Formations internes à la maintenance de premier niveau :
Chaque collaborateur compris dans le périmètre du présent accord pourra bénéficier d’une formation interne à la maintenance de premier niveau. L’objectif est d’étendre les compétences des opérateurs aux opérations de maintenance de «1er niveau» (niveau dépannage simple sans risque particulier) afin d’augmenter leur niveau d’autonomie, qui permettra de focaliser davantage les Techniciens de maintenance sur les opérations de «2ème niveau» (Techniciens formés à la sécurité et aux risques de ces opérations de maintenance corrective et préventive peu complexes à complexes, afin d'assurer une réalisation dans le respect des normes). Le cursus est arrêté comme suit :
Deux modules existants :
Mécanique / vis et serrage au couple, collage : deux modules de 4 heures ;
Mécanique / levage par élingage : un module de 4 heures [à adapter pour des opérateurs] ;
Et quatre modules à construire :
Mécanique / surveillance éléments tournants (bruit, vibration, température, etc.) : un module de 4 heures ;
Entretien des systèmes de marquage : un module de 4 heures ;
Métrologie mécanique (CTRL jeu mécanique, alignement rouleau, etc.) : un module de 4 heures
Automatisme / ligne automatisée et supervision : un module de 4 heures.
Formations Tutorat :
Afin de permettre la réalisation du plan de développement des compétences, et de permettre aux salariés de participer activement au développement des emplois et des parcours professionnels, en dispensant des formations internes notamment, chaque collaborateur compris dans le périmètre du présent accord pourra bénéficier d’une formation de Tuteur.

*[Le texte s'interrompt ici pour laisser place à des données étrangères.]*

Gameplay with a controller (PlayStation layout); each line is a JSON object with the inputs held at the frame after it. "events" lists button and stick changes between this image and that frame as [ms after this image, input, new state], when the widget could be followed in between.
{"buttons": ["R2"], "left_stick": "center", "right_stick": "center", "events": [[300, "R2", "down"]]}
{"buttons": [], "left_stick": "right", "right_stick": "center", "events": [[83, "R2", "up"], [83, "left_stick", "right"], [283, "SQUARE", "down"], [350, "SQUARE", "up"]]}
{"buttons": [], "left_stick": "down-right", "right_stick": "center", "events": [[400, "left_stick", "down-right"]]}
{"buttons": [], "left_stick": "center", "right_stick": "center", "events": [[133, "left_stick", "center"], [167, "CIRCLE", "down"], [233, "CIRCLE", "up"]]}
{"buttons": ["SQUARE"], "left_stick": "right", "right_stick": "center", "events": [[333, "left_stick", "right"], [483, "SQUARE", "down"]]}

Le français (langue étrangère), l’anglais ou l’allemand dans un contexte professionnel ;
La culture numérique (Word, Excel, E-Mails, Internet, Intelligence Artificielle).
Ces formations seront dispensées par des prestataires extérieurs. Le déroulement sera le suivant :
Le contenu de ces formations est joint en annexe au présent accord (annexe 3).
VAE
La Validation des Acquis de l’Expérience (VAE) qui sera assurée par GRETA ALSACE, permettra au bénéficiaire de faire valider les acquis de son expérience pour obtenir un diplôme professionnel du CAP au BTS en passant par le Bac pro. Le salarié bénéficiera, à sa demande, d’une première réunion d’information et de présentation. Chaque parcours VAE sera ensuite construit avec GRETA ALSACE sur mesure selon l’expérience et le projet du salarié.
Bilan de compétences
Ce bilan consiste en l’analyse du parcours et des compétences du bénéficiaire, l’exploration des pistes professionnelles, l’élaboration d’un plan d’action et sa restitution. Il permet de :
Faire un point sur sa carrière ;
Définir et valider son projet professionnel ;
Changer de métier, se reconvertir ;
Optimiser sa recherche d’emploi ;
Booster sa confiance en soi.
Dans ce cadre, chaque salarié éligible bénéficiera d’un accompagnement individuel compris entre 16 et 24 heures réparties sur plusieurs semaines et qui sera assuré par GRETA ALSACE.
Certification CléA :
La certification CléA ou socle de connaissances et de compétences professionnelles permet de faire reconnaître officiellement la maîtrise des compétences de base de la vie professionnelle, communes à tout secteur d’activité. Elle s’adresse aux personnes ayant besoin de sécuriser leur parcours professionnel ou de développer leur employabilité. Elle couvre 7 domaines de compétences regroupant 28 unités d’évaluation. Le contenu de cette formation est joint en annexe au présent accord (annexe 4).
6.2. Modalités de financement
Le financement de ces actions sera assuré par la Société sans reste à charge pour les salariés bénéficiaires à l’exception des VAE et bilan de compétences où un cofinancement pourra être mis en place dans la limite des droits « CPF ».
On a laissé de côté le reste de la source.